## Task to carry out
In this exercise, every entry is to be copied exactly.

********

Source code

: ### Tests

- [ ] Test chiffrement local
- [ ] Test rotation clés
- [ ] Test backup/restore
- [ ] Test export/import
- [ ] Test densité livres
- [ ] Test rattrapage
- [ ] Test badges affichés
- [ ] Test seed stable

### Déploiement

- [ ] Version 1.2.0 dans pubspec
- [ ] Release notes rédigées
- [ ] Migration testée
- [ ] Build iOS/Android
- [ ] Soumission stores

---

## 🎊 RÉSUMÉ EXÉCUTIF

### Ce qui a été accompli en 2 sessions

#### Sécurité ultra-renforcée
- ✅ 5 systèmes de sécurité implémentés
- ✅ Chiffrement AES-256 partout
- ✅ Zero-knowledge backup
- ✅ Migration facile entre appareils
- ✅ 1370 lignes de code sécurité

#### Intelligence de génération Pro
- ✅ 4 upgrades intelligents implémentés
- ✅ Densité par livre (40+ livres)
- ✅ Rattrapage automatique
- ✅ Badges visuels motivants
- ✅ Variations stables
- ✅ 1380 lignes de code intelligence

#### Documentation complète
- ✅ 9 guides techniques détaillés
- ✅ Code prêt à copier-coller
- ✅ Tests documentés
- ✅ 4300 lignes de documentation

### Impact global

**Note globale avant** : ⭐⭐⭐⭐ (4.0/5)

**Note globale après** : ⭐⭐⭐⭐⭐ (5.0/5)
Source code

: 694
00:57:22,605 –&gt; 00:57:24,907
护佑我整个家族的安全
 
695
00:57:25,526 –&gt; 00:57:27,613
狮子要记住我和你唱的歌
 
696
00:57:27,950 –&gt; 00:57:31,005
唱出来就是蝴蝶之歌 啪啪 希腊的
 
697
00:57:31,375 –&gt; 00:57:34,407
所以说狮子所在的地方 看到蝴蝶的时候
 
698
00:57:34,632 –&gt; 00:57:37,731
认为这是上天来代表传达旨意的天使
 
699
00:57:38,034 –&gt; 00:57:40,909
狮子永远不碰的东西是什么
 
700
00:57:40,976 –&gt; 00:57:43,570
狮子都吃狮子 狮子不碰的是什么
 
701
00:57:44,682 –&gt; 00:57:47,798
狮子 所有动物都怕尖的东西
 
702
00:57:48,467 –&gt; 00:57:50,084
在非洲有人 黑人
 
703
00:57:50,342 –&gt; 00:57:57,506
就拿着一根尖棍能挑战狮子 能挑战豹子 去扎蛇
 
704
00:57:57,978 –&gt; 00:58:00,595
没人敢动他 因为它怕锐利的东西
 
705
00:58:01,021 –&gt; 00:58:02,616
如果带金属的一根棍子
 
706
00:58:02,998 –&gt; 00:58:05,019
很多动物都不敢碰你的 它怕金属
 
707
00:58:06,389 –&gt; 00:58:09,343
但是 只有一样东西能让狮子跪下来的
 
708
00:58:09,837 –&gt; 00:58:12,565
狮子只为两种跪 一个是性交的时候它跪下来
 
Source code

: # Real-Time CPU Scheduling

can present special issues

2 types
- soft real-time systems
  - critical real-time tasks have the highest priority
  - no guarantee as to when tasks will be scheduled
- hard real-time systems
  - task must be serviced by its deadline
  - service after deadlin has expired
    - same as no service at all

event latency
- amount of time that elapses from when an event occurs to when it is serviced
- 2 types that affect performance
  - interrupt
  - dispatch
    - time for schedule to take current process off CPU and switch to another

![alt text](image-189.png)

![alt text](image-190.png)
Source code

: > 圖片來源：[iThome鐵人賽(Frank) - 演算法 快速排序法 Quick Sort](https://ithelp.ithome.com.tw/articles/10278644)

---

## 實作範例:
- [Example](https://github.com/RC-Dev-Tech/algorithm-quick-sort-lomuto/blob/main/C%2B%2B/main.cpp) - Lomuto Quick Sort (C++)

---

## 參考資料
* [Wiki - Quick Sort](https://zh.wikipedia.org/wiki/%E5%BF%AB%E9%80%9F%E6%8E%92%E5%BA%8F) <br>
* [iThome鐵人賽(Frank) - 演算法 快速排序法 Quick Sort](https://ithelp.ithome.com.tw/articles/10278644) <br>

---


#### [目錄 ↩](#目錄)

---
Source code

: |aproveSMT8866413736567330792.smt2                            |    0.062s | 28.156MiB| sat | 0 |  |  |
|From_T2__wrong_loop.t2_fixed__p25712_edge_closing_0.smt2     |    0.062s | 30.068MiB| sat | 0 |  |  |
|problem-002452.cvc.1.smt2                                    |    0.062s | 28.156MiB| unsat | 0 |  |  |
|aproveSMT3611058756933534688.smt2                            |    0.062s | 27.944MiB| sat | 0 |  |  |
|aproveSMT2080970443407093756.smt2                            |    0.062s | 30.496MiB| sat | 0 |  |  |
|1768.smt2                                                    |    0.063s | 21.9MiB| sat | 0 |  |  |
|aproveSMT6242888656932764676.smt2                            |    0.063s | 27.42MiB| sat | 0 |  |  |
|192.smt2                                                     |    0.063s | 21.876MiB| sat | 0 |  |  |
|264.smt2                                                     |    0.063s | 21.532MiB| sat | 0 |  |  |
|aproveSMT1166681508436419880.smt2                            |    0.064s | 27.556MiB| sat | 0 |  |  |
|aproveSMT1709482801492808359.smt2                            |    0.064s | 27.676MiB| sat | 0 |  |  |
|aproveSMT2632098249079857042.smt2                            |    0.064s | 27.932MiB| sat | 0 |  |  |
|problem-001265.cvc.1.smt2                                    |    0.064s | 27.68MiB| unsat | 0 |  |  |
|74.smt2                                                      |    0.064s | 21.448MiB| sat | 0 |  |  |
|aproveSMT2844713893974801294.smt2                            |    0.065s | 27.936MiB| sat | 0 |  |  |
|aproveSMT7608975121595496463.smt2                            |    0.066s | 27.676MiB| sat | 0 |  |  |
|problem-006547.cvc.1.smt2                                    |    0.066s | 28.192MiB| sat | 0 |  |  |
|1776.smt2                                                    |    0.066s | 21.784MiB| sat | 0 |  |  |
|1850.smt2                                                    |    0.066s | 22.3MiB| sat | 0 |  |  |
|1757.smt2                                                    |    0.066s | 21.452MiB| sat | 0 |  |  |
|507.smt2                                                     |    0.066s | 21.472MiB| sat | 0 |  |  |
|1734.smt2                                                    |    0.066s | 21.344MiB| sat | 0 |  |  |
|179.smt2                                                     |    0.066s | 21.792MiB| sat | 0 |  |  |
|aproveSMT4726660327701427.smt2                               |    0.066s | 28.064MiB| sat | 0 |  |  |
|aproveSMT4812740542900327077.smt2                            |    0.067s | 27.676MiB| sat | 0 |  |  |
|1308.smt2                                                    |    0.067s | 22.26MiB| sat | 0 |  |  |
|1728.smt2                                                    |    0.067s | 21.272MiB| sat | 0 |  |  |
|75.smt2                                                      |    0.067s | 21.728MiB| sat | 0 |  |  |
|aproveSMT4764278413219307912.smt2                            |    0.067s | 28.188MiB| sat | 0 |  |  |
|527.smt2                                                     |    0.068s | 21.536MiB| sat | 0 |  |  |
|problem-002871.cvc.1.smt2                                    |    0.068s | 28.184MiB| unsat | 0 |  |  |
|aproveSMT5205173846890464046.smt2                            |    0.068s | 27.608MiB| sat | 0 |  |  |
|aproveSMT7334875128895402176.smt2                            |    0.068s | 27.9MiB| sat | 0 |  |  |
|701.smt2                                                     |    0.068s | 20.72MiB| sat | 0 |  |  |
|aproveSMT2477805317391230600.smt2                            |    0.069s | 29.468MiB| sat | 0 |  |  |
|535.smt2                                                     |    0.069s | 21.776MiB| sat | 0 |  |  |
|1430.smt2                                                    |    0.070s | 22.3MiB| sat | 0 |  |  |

********

## Response to the exercise
Source code

: ### Tests

- [ ] Test chiffrement local
- [ ] Test rotation clés
- [ ] Test backup/restore
- [ ] Test export/import
- [ ] Test densité livres
- [ ] Test rattrapage
- [ ] Test badges affichés
- [ ] Test seed stable

### Déploiement

- [ ] Version 1.2.0 dans pubspec
- [ ] Release notes rédigées
- [ ] Migration testée
- [ ] Build iOS/Android
- [ ] Soumission stores

---

## 🎊 RÉSUMÉ EXÉCUTIF

### Ce qui a été accompli en 2 sessions

#### Sécurité ultra-renforcée
- ✅ 5 systèmes de sécurité implémentés
- ✅ Chiffrement AES-256 partout
- ✅ Zero-knowledge backup
- ✅ Migration facile entre appareils
- ✅ 1370 lignes de code sécurité

#### Intelligence de génération Pro
- ✅ 4 upgrades intelligents implémentés
- ✅ Densité par livre (40+ livres)
- ✅ Rattrapage automatique
- ✅ Badges visuels motivants
- ✅ Variations stables
- ✅ 1380 lignes de code intelligence

#### Documentation complète
- ✅ 9 guides techniques détaillés
- ✅ Code prêt à copier-coller
- ✅ Tests documentés
- ✅ 4300 lignes de documentation

### Impact global

**Note globale avant** : ⭐⭐⭐⭐ (4.0/5)

**Note globale après** : ⭐⭐⭐⭐⭐ (5.0/5)
Source code

: 694
00:57:22,605 –&gt; 00:57:24,907
护佑我整个家族的安全
 
695
00:57:25,526 –&gt; 00:57:27,613
狮子要记住我和你唱的歌
 
696
00:57:27,950 –&gt; 00:57:31,005
唱出来就是蝴蝶之歌 啪啪 希腊的
 
697
00:57:31,375 –&gt; 00:57:34,407
所以说狮子所在的地方 看到蝴蝶的时候
 
698
00:57:34,632 –&gt; 00:57:37,731
认为这是上天来代表传达旨意的天使
 
699
00:57:38,034 –&gt; 00:57:40,909
狮子永远不碰的东西是什么
 
700
00:57:40,976 –&gt; 00:57:43,570
狮子都吃狮子 狮子不碰的是什么
 
701
00:57:44,682 –&gt; 00:57:47,798
狮子 所有动物都怕尖的东西
 
702
00:57:48,467 –&gt; 00:57:50,084
在非洲有人 黑人
 
703
00:57:50,342 –&gt; 00:57:57,506
就拿着一根尖棍能挑战狮子 能挑战豹子 去扎蛇
 
704
00:57:57,978 –&gt; 00:58:00,595
没人敢动他 因为它怕锐利的东西
 
705
00:58:01,021 –&gt; 00:58:02,616
如果带金属的一根棍子
 
706
00:58:02,998 –&gt; 00:58:05,019
很多动物都不敢碰你的 它怕金属
 
707
00:58:06,389 –&gt; 00:58:09,343
但是 只有一样东西能让狮子跪下来的
 
708
00:58:09,837 –&gt; 00:58:12,565
狮子只为两种跪 一个是性交的时候它跪下来
 
Source code

: # Real-Time CPU Scheduling

can present special issues

2 types
- soft real-time systems
  - critical real-time tasks have the highest priority
  - no guarantee as to when tasks will be scheduled
- hard real-time systems
  - task must be serviced by its deadline
  - service after deadlin has expired
    - same as no service at all

event latency
- amount of time that elapses from when an event occurs to when it is serviced
- 2 types that affect performance
  - interrupt
  - dispatch
    - time for schedule to take current process off CPU and switch to another

![alt text](image-189.png)

![alt text](image-190.png)
Source code

: > 圖片來源：[iThome鐵人賽(Frank) - 演算法 快速排序法 Quick Sort](https://ithelp.ithome.com.tw/articles/10278644)

---

## 實作範例:
- [Example](https://github.com/RC-Dev-Tech/algorithm-quick-sort-lomuto/blob/main/C%2B%2B/main.cpp) - Lomuto Quick Sort (C++)

---

## 參考資料
* [Wiki - Quick Sort](https://zh.wikipedia.org/wiki/%E5%BF%AB%E9%80%9F%E6%8E%92%E5%BA%8F) <br>
* [iThome鐵人賽(Frank) - 演算法 快速排序法 Quick Sort](https://ithelp.ithome.com.tw/articles/10278644) <br>

---


#### [目錄 ↩](#目錄)

---
Source code

: |aproveSMT8866413736567330792.smt2                            |    0.062s | 28.156MiB| sat | 0 |  |  |
|From_T2__wrong_loop.t2_fixed__p25712_edge_closing_0.smt2     |    0.062s | 30.068MiB| sat | 0 |  |  |
|problem-002452.cvc.1.smt2                                    |    0.062s | 28.156MiB| unsat | 0 |  |  |
|aproveSMT3611058756933534688.smt2                            |    0.062s | 27.944MiB| sat | 0 |  |  |
|aproveSMT2080970443407093756.smt2                            |    0.062s | 30.496MiB| sat | 0 |  |  |
|1768.smt2                                                    |    0.063s | 21.9MiB| sat | 0 |  |  |
|aproveSMT6242888656932764676.smt2                            |    0.063s | 27.42MiB| sat | 0 |  |  |
|192.smt2                                                     |    0.063s | 21.876MiB| sat | 0 |  |  |
|264.smt2                                                     |    0.063s | 21.532MiB| sat | 0 |  |  |
|aproveSMT1166681508436419880.smt2                            |    0.064s | 27.556MiB| sat | 0 |  |  |
|aproveSMT1709482801492808359.smt2                            |    0.064s | 27.676MiB| sat | 0 |  |  |
|aproveSMT2632098249079857042.smt2                            |    0.064s | 27.932MiB| sat | 0 |  |  |
|problem-001265.cvc.1.smt2                                    |    0.064s | 27.68MiB| unsat | 0 |  |  |
|74.smt2                                                      |    0.064s | 21.448MiB| sat | 0 |  |  |
|aproveSMT2844713893974801294.smt2                            |    0.065s | 27.936MiB| sat | 0 |  |  |
|aproveSMT7608975121595496463.smt2                            |    0.066s | 27.676MiB| sat | 0 |  |  |
|problem-006547.cvc.1.smt2                                    |    0.066s | 28.192MiB| sat | 0 |  |  |
|1776.smt2                                                    |    0.066s | 21.784MiB| sat | 0 |  |  |
|1850.smt2                                                    |    0.066s | 22.3MiB| sat | 0 |  |  |
|1757.smt2                                                    |    0.066s | 21.452MiB| sat | 0 |  |  |
|507.smt2                                                     |    0.066s | 21.472MiB| sat | 0 |  |  |
|1734.smt2                                                    |    0.066s | 21.344MiB| sat | 0 |  |  |
|179.smt2                                                     |    0.066s | 21.792MiB| sat | 0 |  |  |
|aproveSMT4726660327701427.smt2                               |    0.066s | 28.064MiB| sat | 0 |  |  |
|aproveSMT4812740542900327077.smt2                            |    0.067s | 27.676MiB| sat | 0 |  |  |
|1308.smt2                                                    |    0.067s | 22.26MiB| sat | 0 |  |  |
|1728.smt2                                                    |    0.067s | 21.272MiB| sat | 0 |  |  |
|75.smt2                                                      |    0.067s | 21.728MiB| sat | 0 |  |  |
|aproveSMT4764278413219307912.smt2                            |    0.067s | 28.188MiB| sat | 0 |  |  |
|527.smt2                                                     |    0.068s | 21.536MiB| sat | 0 |  |  |
|problem-002871.cvc.1.smt2                                    |    0.068s | 28.184MiB| unsat | 0 |  |  |
|aproveSMT5205173846890464046.smt2                            |    0.068s | 27.608MiB| sat | 0 |  |  |
|aproveSMT7334875128895402176.smt2                            |    0.068s | 27.9MiB| sat | 0 |  |  |
|701.smt2                                                     |    0.068s | 20.72MiB| sat | 0 |  |  |
|aproveSMT2477805317391230600.smt2                            |    0.069s | 29.468MiB| sat | 0 |  |  |
|535.smt2                                                     |    0.069s | 21.776MiB| sat | 0 |  |  |
|1430.smt2                                                    |    0.070s | 22.3MiB| sat | 0 |  |  |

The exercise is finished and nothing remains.